The western media may describe Putin as a kleptocratic
reincarnation of Hitler, but this is almost a back-to-front
misunderstanding. Putin’s mind-set is
defensive not aggressive, I believe. He
wishes to maintain Russia’s status and a sphere of national interest on the
world stage. That need not affect
Western interests. His speech at Munich
in 2007 goes a long way to explain his world view. The expansion of NATO, the stationing of US
missiles on his border and Western intervention in the Ukraine, prior to his
annexation of the Crimea have all created a feeling of encirclement. Russia had
not expected this and initially believed that the end of the Cold War would
mean a partnership of equality between the United States and the Russian
Federation, with mutual respect for their different traditions.
We are rightly proud of our own turning point after another
event in Munich, when we were to go on to stand alone against Hitler. Yet this moment of true pride in our national
valour sometimes misleads us into thinking every international situation is one
of a moral test to resist the temptation of appeasement. Anthony Eden arguably made this mistake over
the Suez Canal.
Russia is changing or going full circle, rediscovering
values and traditions we are on the point of losing. Russia needs to know it is still an equal
player on the world stage and that its own traditions, which are not
liberal-democratic, can be regarded with respect. Let us remember the U.S. started intervening
in Russia’s choice of leader before Russia ever did so in US elections.

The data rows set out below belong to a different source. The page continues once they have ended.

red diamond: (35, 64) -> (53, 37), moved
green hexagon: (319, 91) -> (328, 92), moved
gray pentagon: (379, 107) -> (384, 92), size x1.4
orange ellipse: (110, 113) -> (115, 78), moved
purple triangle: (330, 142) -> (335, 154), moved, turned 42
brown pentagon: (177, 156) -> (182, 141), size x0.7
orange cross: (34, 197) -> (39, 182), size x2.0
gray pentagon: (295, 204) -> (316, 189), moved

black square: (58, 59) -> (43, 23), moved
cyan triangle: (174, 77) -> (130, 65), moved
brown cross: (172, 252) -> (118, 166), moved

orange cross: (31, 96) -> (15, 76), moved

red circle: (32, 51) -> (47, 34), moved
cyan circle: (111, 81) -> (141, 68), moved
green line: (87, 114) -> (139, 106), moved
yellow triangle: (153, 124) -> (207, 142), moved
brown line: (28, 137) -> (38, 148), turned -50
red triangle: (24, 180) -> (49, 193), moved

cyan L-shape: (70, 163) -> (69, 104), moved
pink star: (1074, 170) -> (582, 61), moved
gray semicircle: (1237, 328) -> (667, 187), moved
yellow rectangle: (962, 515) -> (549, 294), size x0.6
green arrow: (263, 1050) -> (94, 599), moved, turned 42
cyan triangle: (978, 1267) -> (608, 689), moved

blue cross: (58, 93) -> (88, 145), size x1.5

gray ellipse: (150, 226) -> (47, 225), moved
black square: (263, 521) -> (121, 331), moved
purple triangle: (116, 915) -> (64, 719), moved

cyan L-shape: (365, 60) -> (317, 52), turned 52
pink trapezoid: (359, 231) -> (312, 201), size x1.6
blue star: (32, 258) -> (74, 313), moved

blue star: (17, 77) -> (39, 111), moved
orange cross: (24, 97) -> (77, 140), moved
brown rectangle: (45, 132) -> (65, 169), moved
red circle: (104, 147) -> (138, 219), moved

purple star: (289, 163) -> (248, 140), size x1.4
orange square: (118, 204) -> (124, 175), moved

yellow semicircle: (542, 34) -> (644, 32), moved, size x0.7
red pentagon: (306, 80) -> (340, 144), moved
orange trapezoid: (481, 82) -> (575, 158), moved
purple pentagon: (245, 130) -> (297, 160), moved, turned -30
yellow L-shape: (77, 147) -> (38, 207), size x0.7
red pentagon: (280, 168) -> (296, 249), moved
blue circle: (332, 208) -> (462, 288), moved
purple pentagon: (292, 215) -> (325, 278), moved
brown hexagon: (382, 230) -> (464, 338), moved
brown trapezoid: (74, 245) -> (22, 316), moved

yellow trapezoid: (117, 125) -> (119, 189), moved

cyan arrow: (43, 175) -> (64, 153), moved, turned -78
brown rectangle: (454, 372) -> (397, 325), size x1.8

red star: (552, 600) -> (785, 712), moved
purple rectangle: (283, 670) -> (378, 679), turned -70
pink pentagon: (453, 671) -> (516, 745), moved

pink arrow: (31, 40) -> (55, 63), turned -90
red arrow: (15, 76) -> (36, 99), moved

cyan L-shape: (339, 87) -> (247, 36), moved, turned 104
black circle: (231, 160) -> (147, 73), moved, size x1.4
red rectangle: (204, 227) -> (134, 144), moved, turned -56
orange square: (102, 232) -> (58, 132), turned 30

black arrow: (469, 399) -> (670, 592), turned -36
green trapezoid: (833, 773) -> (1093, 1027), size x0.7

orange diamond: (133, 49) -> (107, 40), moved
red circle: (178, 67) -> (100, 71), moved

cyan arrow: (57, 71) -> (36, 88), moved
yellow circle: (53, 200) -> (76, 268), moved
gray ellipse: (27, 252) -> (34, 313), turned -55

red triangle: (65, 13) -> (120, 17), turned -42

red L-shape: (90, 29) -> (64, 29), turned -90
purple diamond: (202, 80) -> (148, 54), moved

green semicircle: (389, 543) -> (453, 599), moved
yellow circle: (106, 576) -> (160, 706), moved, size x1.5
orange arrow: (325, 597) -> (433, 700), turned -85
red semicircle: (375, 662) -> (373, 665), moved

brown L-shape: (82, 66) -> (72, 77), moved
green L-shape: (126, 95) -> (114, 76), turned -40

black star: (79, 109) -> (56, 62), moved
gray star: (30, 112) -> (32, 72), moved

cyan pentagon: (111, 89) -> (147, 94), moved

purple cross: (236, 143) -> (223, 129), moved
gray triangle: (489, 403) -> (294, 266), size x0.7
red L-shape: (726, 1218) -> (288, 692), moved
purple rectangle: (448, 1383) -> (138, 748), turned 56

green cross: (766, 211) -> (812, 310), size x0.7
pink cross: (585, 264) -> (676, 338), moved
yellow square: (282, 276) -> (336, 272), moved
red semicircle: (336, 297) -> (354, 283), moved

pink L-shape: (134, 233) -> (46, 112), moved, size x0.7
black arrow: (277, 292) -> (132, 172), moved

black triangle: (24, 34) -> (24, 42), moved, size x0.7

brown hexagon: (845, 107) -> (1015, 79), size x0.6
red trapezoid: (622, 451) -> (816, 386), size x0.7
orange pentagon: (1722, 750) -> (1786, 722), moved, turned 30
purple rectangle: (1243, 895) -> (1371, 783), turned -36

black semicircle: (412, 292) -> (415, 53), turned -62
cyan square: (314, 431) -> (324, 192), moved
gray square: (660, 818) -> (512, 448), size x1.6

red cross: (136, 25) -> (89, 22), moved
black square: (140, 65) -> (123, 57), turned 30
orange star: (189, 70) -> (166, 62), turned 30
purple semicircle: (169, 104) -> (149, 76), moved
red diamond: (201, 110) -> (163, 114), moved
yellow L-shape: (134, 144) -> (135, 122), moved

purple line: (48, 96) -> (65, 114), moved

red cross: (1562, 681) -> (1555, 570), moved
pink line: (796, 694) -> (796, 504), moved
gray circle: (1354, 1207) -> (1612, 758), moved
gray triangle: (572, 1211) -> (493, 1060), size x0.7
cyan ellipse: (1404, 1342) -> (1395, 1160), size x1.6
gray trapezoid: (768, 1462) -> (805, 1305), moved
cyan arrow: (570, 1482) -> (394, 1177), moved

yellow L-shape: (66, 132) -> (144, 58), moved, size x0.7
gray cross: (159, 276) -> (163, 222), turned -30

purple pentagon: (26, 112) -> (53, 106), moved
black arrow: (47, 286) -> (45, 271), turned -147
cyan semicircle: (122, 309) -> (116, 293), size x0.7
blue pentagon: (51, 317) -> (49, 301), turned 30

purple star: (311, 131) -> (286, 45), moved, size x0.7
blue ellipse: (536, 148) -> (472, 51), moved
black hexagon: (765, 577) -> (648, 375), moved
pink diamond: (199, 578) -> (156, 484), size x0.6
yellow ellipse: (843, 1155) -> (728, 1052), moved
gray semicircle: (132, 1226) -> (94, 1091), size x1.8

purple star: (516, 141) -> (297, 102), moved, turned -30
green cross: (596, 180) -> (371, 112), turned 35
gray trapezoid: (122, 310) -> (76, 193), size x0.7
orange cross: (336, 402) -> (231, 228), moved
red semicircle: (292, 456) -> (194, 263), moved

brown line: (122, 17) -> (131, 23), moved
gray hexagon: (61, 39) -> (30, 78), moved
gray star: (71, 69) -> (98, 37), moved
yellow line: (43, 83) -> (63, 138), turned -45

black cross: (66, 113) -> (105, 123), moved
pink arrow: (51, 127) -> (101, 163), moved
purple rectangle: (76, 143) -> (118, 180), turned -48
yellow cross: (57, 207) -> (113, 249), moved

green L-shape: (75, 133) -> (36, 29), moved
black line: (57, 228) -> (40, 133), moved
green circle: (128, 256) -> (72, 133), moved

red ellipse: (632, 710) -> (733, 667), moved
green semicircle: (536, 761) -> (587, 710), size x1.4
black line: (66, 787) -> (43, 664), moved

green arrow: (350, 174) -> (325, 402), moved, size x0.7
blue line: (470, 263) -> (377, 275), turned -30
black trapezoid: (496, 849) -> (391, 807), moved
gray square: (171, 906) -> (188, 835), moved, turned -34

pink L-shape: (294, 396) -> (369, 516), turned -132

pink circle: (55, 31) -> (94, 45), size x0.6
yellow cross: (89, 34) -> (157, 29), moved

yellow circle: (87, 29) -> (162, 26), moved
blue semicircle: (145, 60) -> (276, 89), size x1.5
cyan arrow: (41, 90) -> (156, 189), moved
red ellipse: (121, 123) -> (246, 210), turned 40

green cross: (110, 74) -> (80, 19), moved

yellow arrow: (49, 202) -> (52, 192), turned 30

For this reason President Trump, in the teeth of opposition
from the Washington establishment and the military-industrial complex, is approaching
Russia in the right way. Friendship and
mutual respect will bring the best out of relations with Russia. Were Russia no longer painted as a pariah state
we might also learn something from how traditional values can resurrect after Marxism. This is a very necessary lesson we could
learn as our own traditions and values, from Christianity to the meaning of gender
are being corroded by unchallenged cultural-Marxists.
So what about Novichok?
Well again it seems that President Trump has it right in an approach
that is both realist and principled. While
the UK is rightly going through the process of a criminal investigation, the
President took a clear stand against Russia with the recall of diplomats, but
he is now adopting the constructive policy of engagement. For unlike National Socialist Germany,
engaging with Christian Russia will undoubtedly lead to benefits for both
civilizations. Engagement should not always be regarded as appeasement.